Nos poucos casos em que a não realização de
um exame pré-operatório para fins diagnósticos mostrar-se posteriormente
importante, não pode ser considerado que o médico foi negligente ou omisso,
desde que o mesmo tenha realizado uma propedêutica adequada, anotado em
prontuário e inclusive colocado uma observação de que o caso deveria ser
reavaliado em
breve. Exemplificando : um paciente relativamente jovem que
foi orientado sobre um quadro de dispepsia e que em decorrência da não melhora,
em exame complementar num período curto de tempo é revelado um tumor de cólon,
certamente não pode ser imputada ao médico uma culpa. Da mesma forma, o médico
que ao indicar mal uma colonoscopia e tem como complicação uma perfuração
colônica deve ser considerado imprudente pois o resultado não foi apenas
indesejável e sim decorrente de um ato culposo.
Podemos
observar também o uso exagerado de exames na área da cardiologia. Certamente, a
maior parte dos pacientes que procuram este tipo de profissional poderia
resolver seus problemas com uma simples consulta médica e orientação. O que se
observa, no entanto, é que frequentemente a realização de um eletrocardiograma
precede inclusive o exame clínico. Da mesma forma são usados
indiscriminadamente exames mais requintados, como monitoramentos de 24 horas,
ecocardiograma, cintilografia, angiotomografia, cateterismo, etc. Percebe-se
então que não há a preocupação em estabelecer um diagnóstico, mas, simplesmente
excluir doenças.
Com
relação ao uso de procedimentos
terapêuticos como prática defensiva, podemos citar o uso exagerado de
antibióticos preventivos em operações, que por vezes não seguem uma indicação
adequada ou são utilizados por períodos prolongados. Recentemente em um
congresso de cirurgia o conferencista foi indagado do porquê de se utilizar
rotineiramente antibióticos preventivos nas hemorroidectomias. A reposta foi de
que era para se proteger de possíveis conflitos médico-legais, caso o paciente
tivesse uma infecção. A maioria dos serviços de cirurgia não utiliza
antibiótico profilático em doenças orificiais tratadas cirurgicamente, devido
ao baixo índice de infecção pós-operatória. A infecção é uma complicação
inexorável e pode ocorrer após qualquer tipo de operação. Caso aconteça, o
médico tem todos os meios de executar sua defesa com segurança.
Em
cirurgia geral temos ainda observado um fato inusitado com relação à correção
das hérnias inguinais. Os americanos estabeleceram que o padrão-ouro na correção
deste defeito é através da utilização de um dos materiais sintéticos
disponíveis.
A
utilização desses biomateriais de fato faz com que a recidiva das hérnias seja
muito baixa, em torno de 1%. Todavia o índice de complicações com a utilização
dessas próteses chega a níveis preocupantes, principalmente a extrusão (2%),
inguinodinia (10%), dentre outras. Entendemos que o uso sistemático das telas
se constitui em um abuso7, embora tenha amplas indicações.

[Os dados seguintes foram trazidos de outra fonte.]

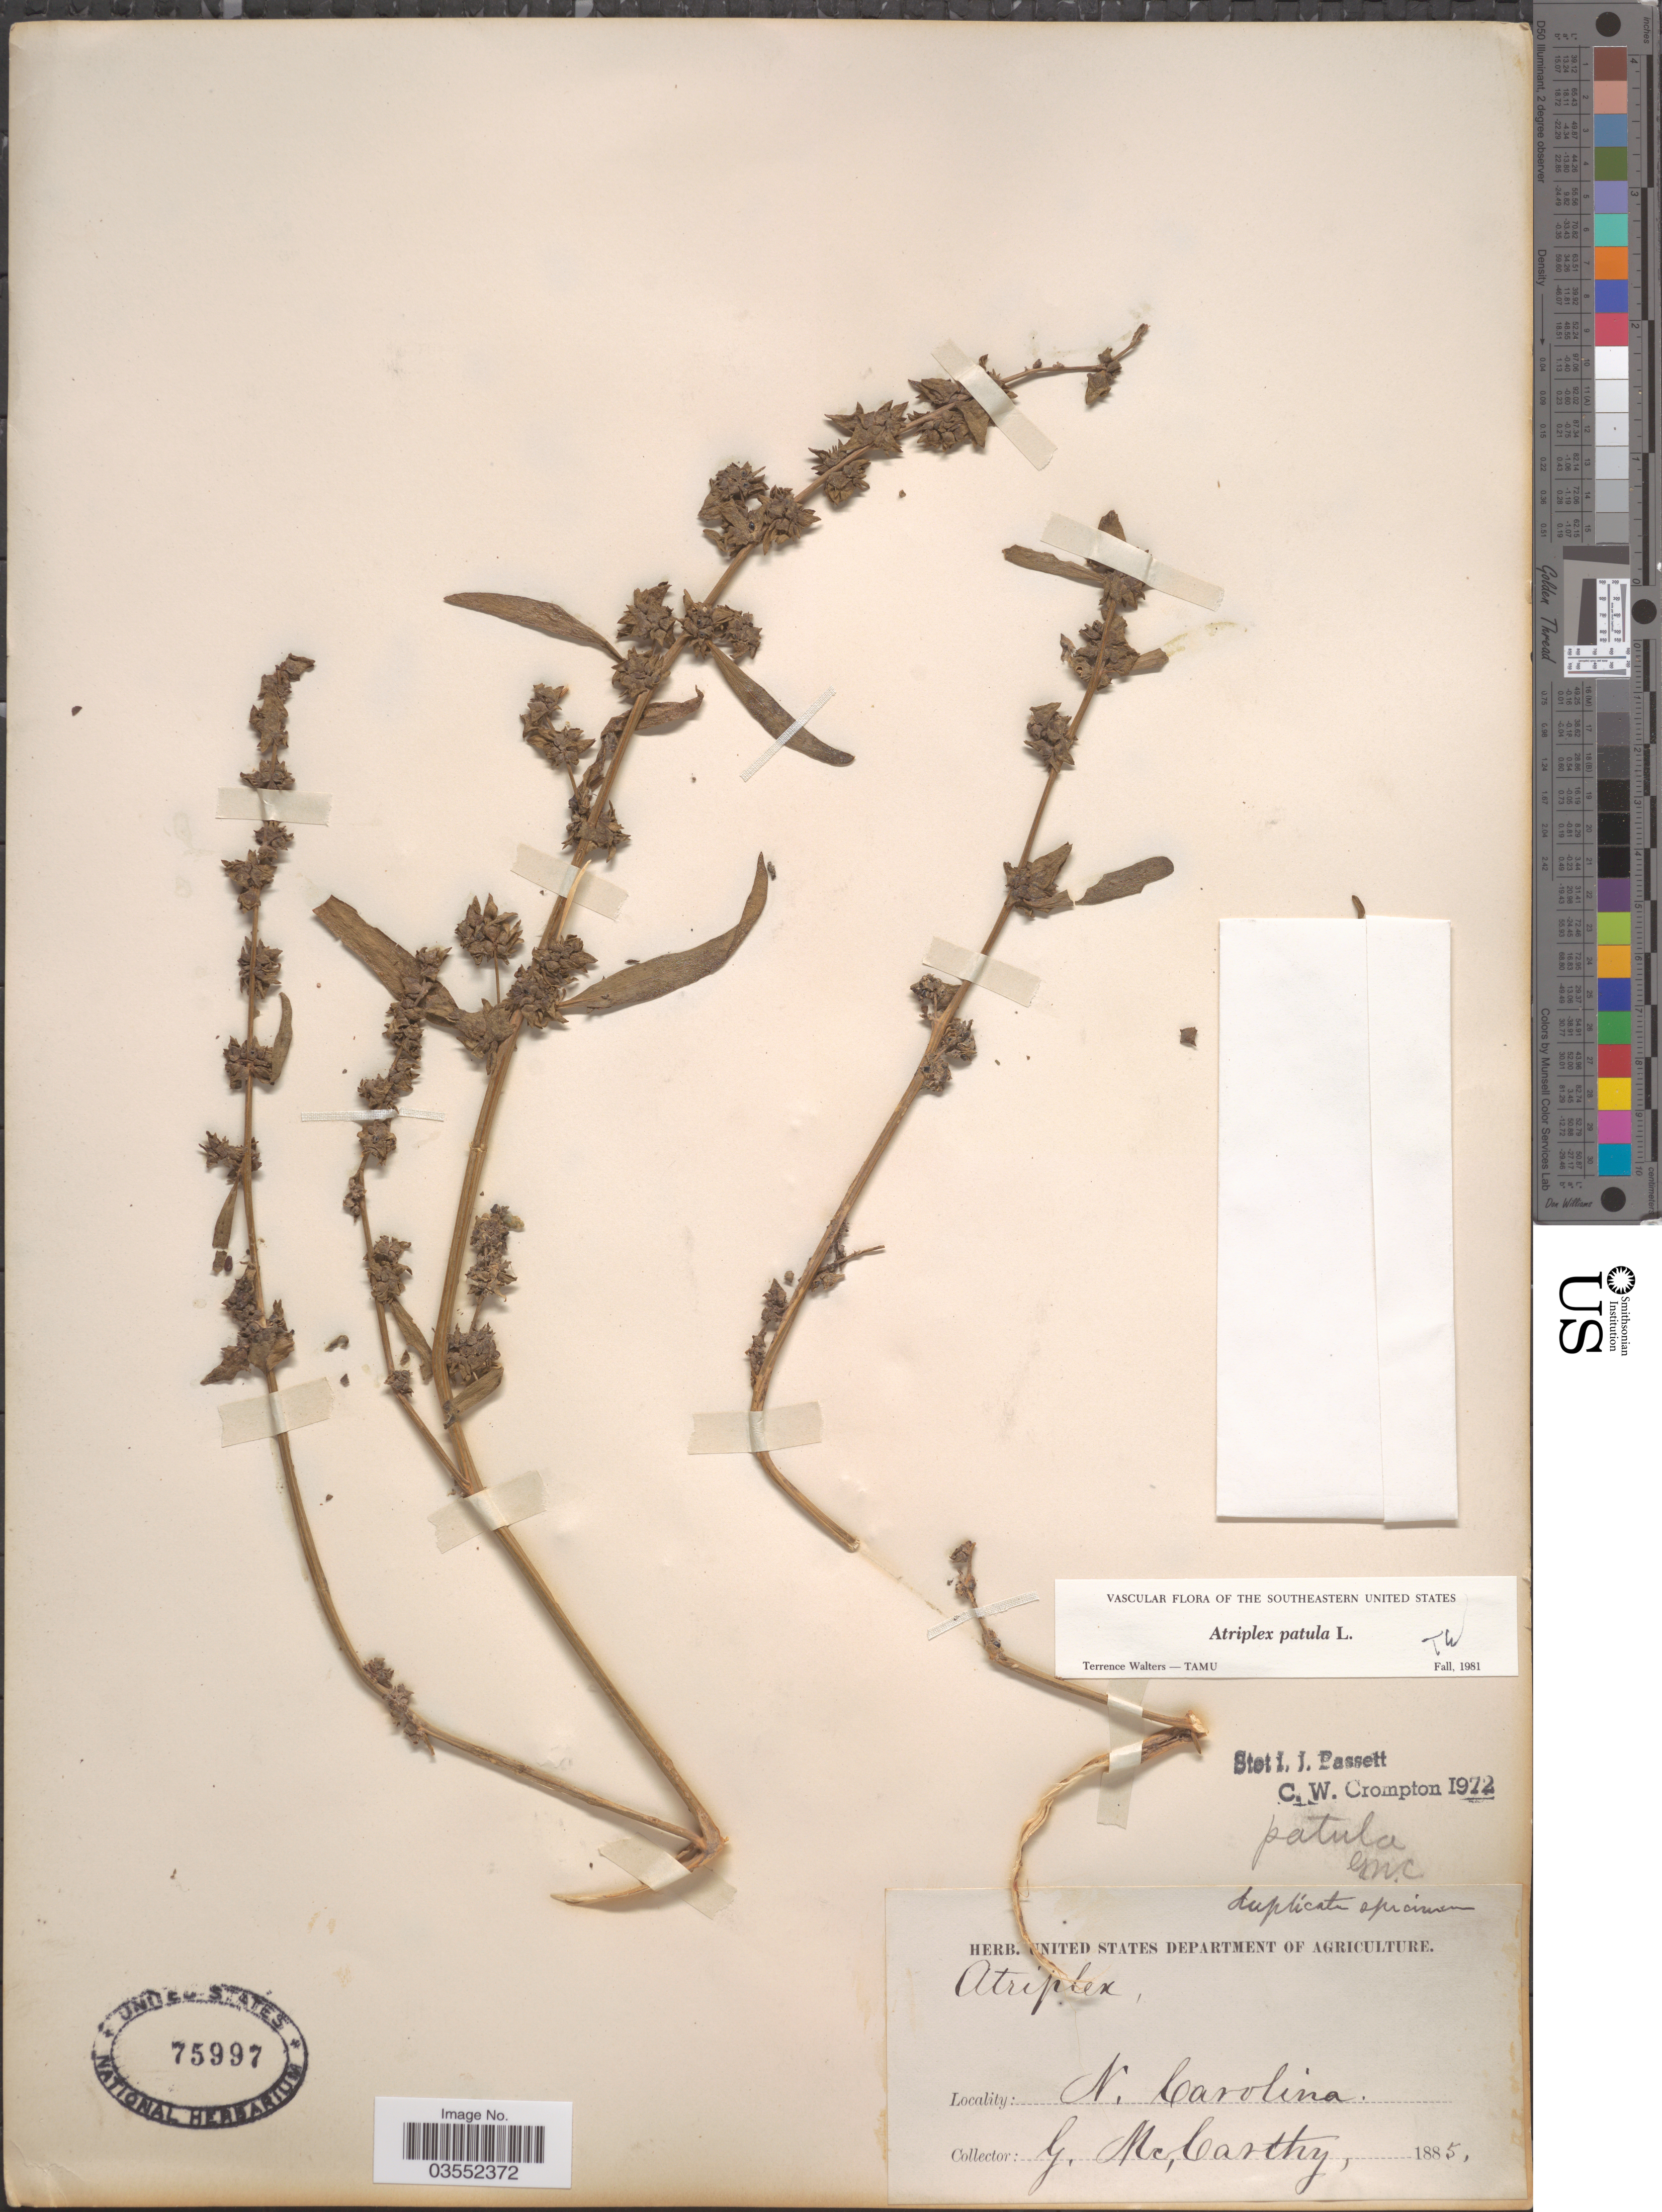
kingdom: Plantae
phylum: Tracheophyta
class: Magnoliopsida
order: Caryophyllales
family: Amaranthaceae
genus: Atriplex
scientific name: Atriplex patula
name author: L.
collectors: G. McCarthy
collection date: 1885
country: United States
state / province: North Carolina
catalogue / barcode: US 75997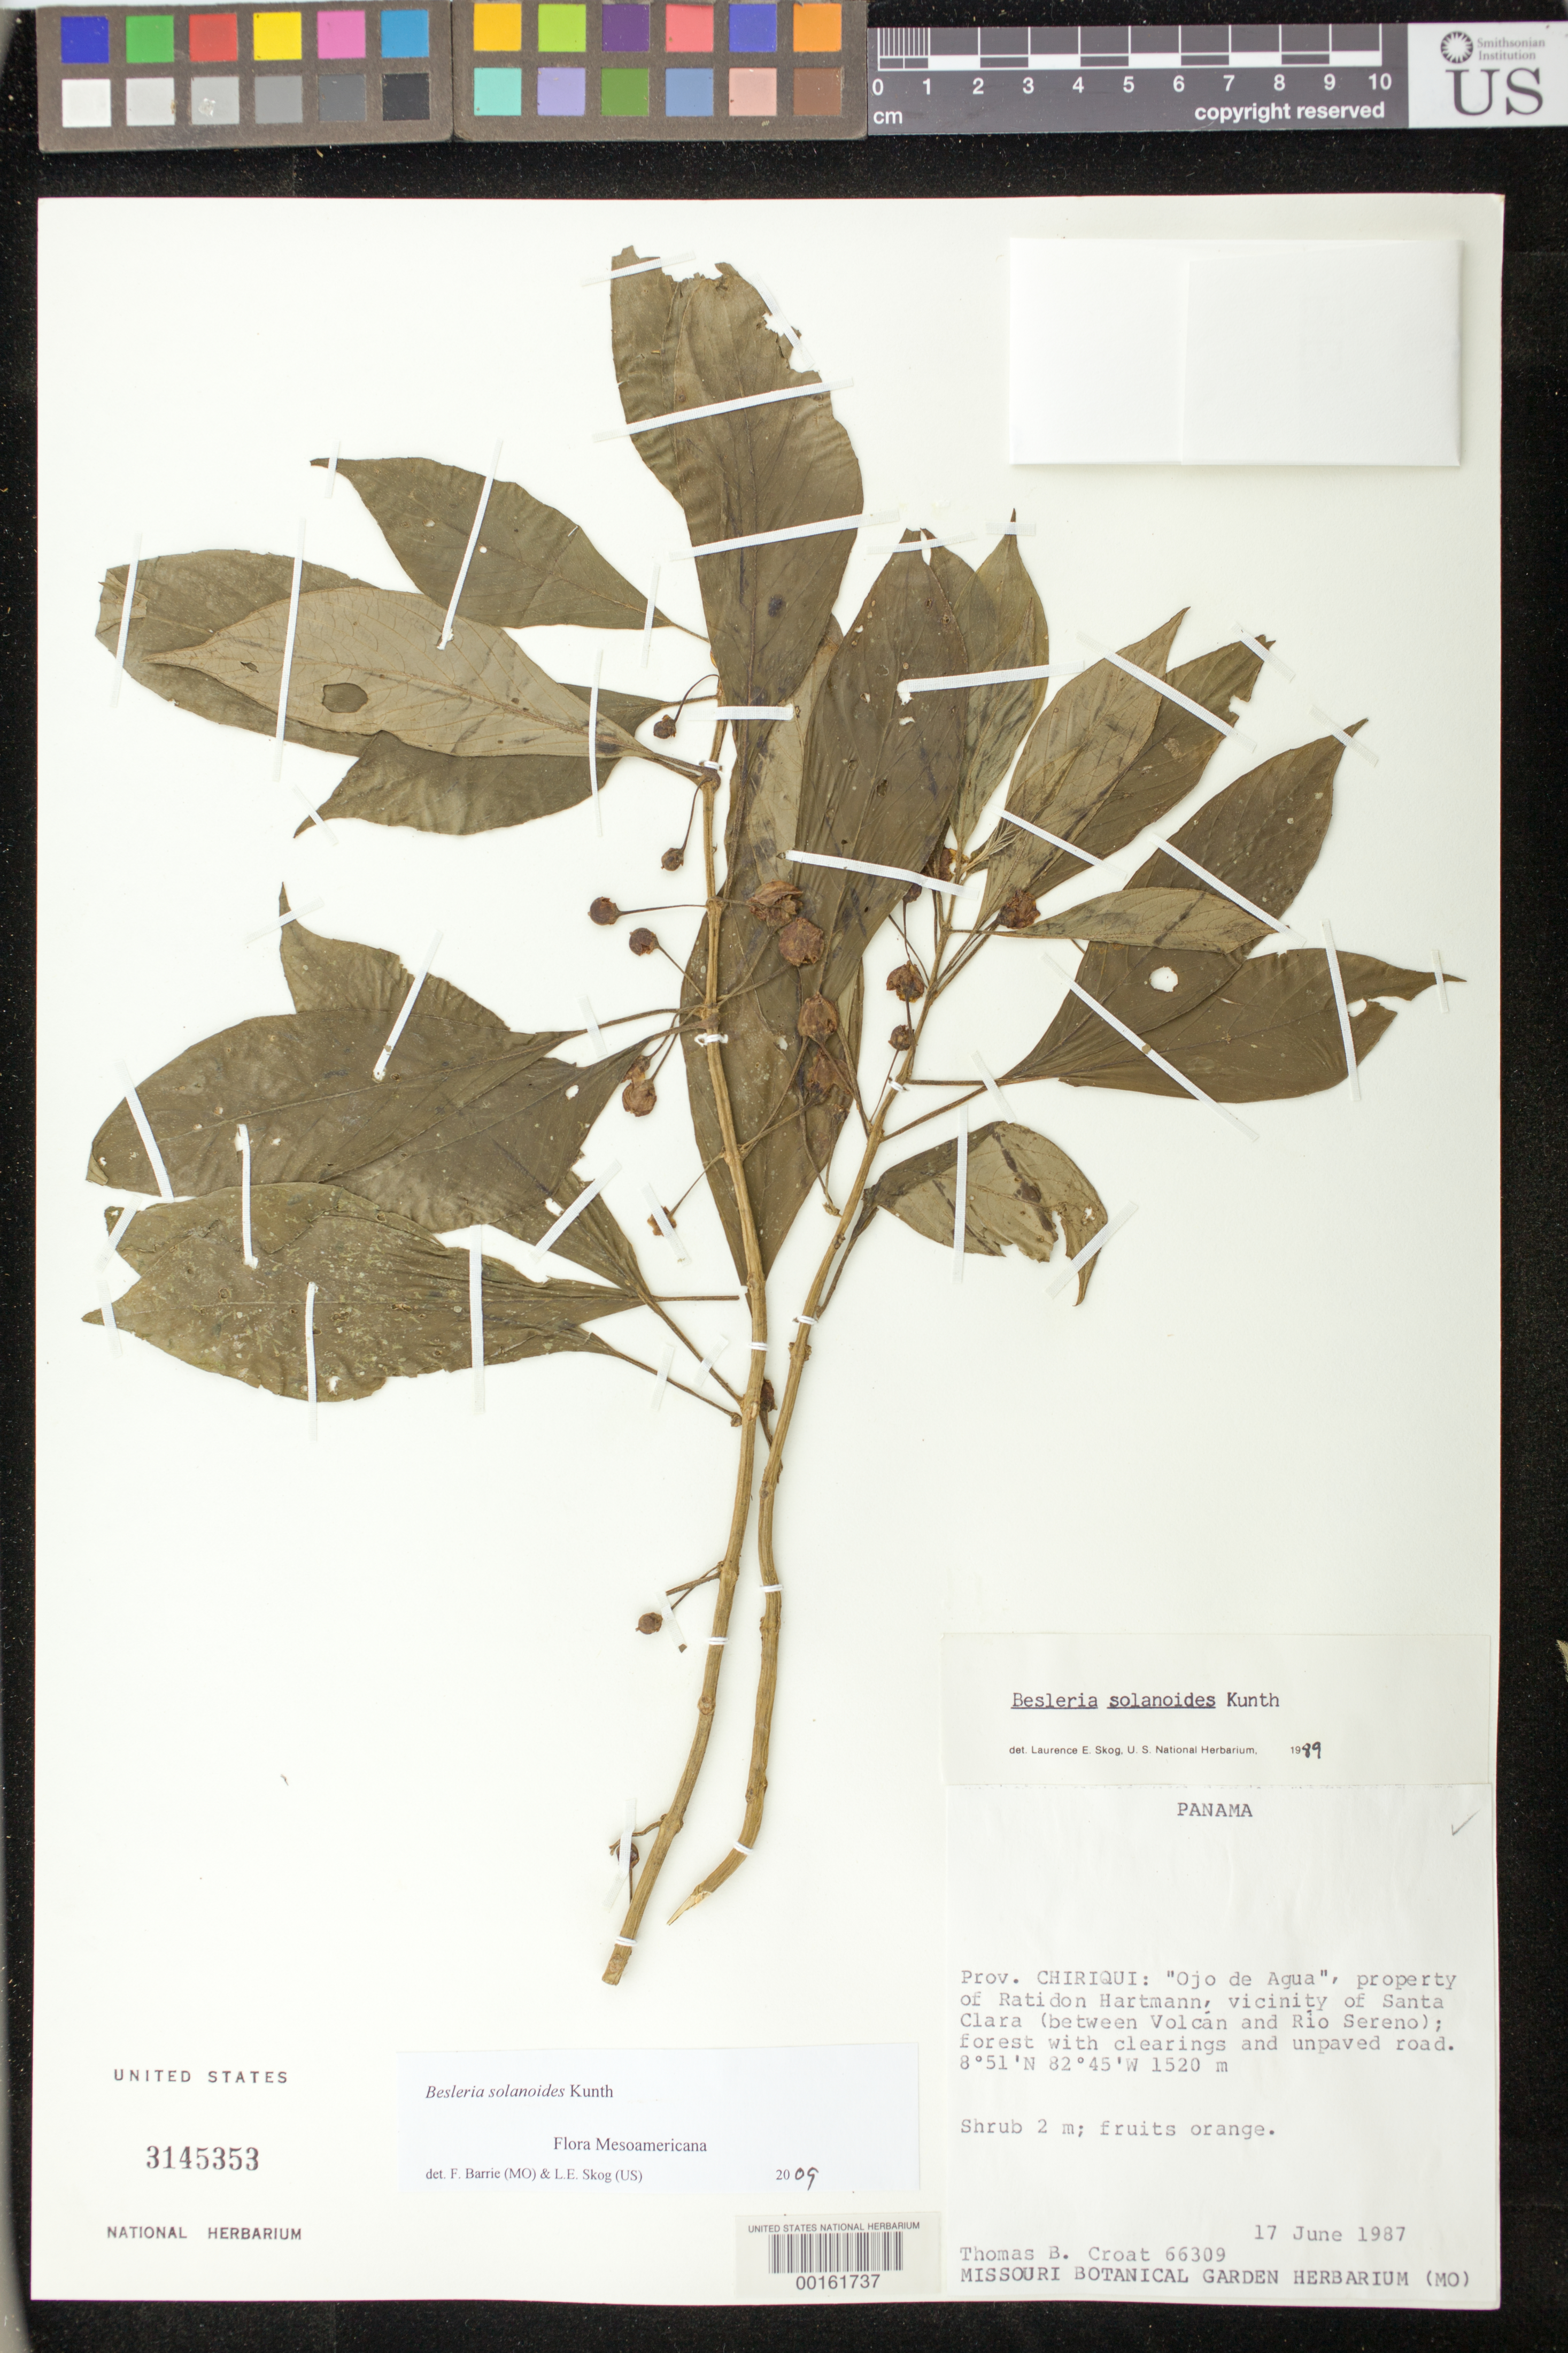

Certamente o uso racional das próteses, baseando-se nos defeitos anátomo-funcionais
da região inguinal seria uma conduta mais prudente8.
É
possível que a busca por uma recidiva próximo a zero, seja pelo temor em
enfrentar este tipo de complicação e suas consequências legais.
Este
fato criou uma situação paradoxal, pois pode deixar desprotegido aquele médico
que eventualmente não faz uso do material, por não julgar necessário e
apresenta uma recidiva.
Na
prática cirúrgica diária devemos sempre considerar qual o melhor método se
aplica àquele caso e não tratar a recidiva ou mesmo outras complicações como um
insucesso decorrente de um ato culposo do cirurgião, desde que o mesmo tenha
respeitado todos seus deveres de conduta.
Com relação ao encaminhamento de pacientes a outros especialistas, tem-se
observado que esta é uma prática defensiva comum, principalmente entre os
médicos do SUS e que atendem convênios. De um modo geral não querem se
compromissar a ver o paciente como um todo e solicitam avaliação especializada
frente a qualquer queixa que não a de sua área de atuação. Este fato além de
aumentar os gastos com a saúde, faz aumentar as filas e diminui a resolução dos
casos. Não há dúvidas de que a baixa remuneração do profissional é outro fator
que favorece esta conduta.
A recusa de pacientes se constitui também em uma prática defensiva
comum e que pode levar a graves complicações ao doente.
No manual de medicina defensiva há
conselhos para o médico evitar o paciente de risco, dentre eles os pacientes
que recusam determinadas terapias por razões éticas ou religiosas, como os
seguidores da religião “Testemunhas de Jeová”. Recentemente o anestesista de
nosso serviço suspendeu a cirurgia de correção de cistocele e retocele de um
paciente da referida religião. Trata-se de uma conduta inaceitável, pois é um
desrespeito a autonomia do paciente. Sem dizer que o procedimento é de
baixíssima possibilidade de transfusão. É um caso nítido de medicina defensiva
e confronto desnecessário para com o paciente. Se todos os médicos fizerem
isso, quem vai atender esses doentes? O médico deve ter respeito profundo à
diversidade religiosa, à opção sexual ou política. Isto é característica da
sociedade democrática e uma das grandes responsabilidades do médico.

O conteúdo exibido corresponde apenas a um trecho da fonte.